Texte proposé:
'''
Spelterini – Pergélisol / Chorémanie

Toujours très en retard, il va sans dire. Pourtant, celui-ci a très vite fait son trou. Ses innombrables circonvolutions, son goût pour l’errance et la répétition forcenée, sa tension intrinsèque et surtout, cette façon de laisser le temps au temps en font un disque à part. Qui dépasse les limites strictes de l’objet : deux titres et basta mais deux titres qui résonnent longtemps dans l’encéphale, comme les répliques d’un séisme originel que l’on perçoit encore longtemps après. Attention, ce qui agrafe, ce n’est évidemment pas la forme des morceaux que l’on serait bien incapable de fredonner sous la douche mais plutôt leur nature profonde. On dirait l’émanation musicale du flux intérieur : ça ne s’interrompt jamais et ça suit un chemin tout à la fois rectiligne et désordonné. On peut vouloir l’arrêter ou le réguler mais on sait bien qu’au bout du bout, qu’on le veuille ou non, il continue sa course aliénée.
'''
Consignes de l'exercice:
[1] Répondez aux questions suivantes sur la chronique du disque de Spelterini.
(a) Combien de titres le disque compte-t-il ?
(b) À quoi la résonance de ces titres dans l'encéphale est-elle comparée ?
(c) De quoi la musique semble-t-elle être l'émanation ?
[2] Prolongez, s'il vous plaît, la chronique du disque de Spelterini à partir de sa dernière phrase.

Extrait des données:
'''
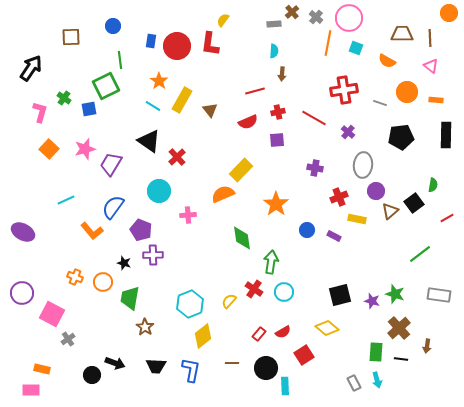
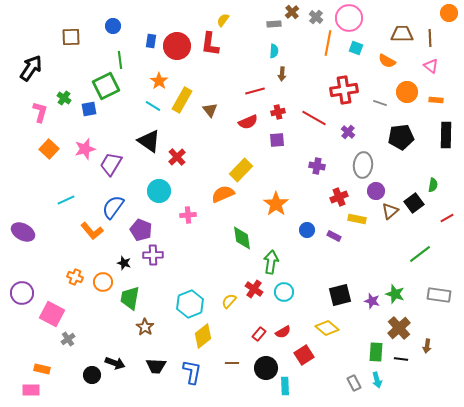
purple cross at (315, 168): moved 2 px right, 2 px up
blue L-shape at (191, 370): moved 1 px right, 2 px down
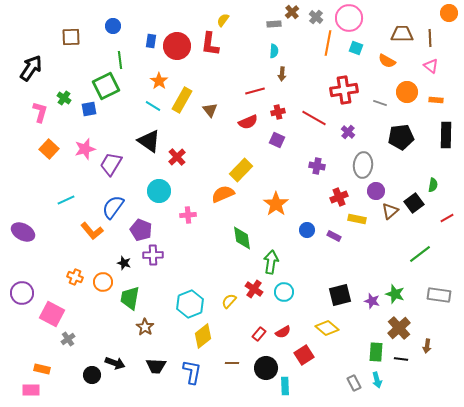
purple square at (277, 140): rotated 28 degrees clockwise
'''
Réponses aux consignes:
[1]
(a) Deux titres.
(b) Aux répliques d'un séisme originel que l'on perçoit encore longtemps après.
(c) Du flux intérieur.

[2]
Le disque fait de même : il contient une musique qui coule comme le sable entre les doigts. Une musique dense aussi. Qui répète inlassablement les mêmes motifs tout en les faisant continuellement muter. Se déplaçant strictement sur la frontière ténue qui sépare le mouvement de l’absence de mouvement. Évidemment, ça tombe bien puisque le groupe s’appelle SPELTERINI et emprunte son patronyme à une funambule – Maria Spelterini – qui fut notamment la première (et la seule) femme à avoir traverser les gorges du Niagara sur une corde raide (en 1876). Ça lui va bien à ce groupe. En équilibre au-dessus des trombes. Un fil droit et tendu cerné par les embruns et les grosses masses d’air qui remontent. L’eau se fracasse, transmet son entropie et ça bouge, et c’est casse-gueule, et c’est périlleux. Mais on avance tout de même.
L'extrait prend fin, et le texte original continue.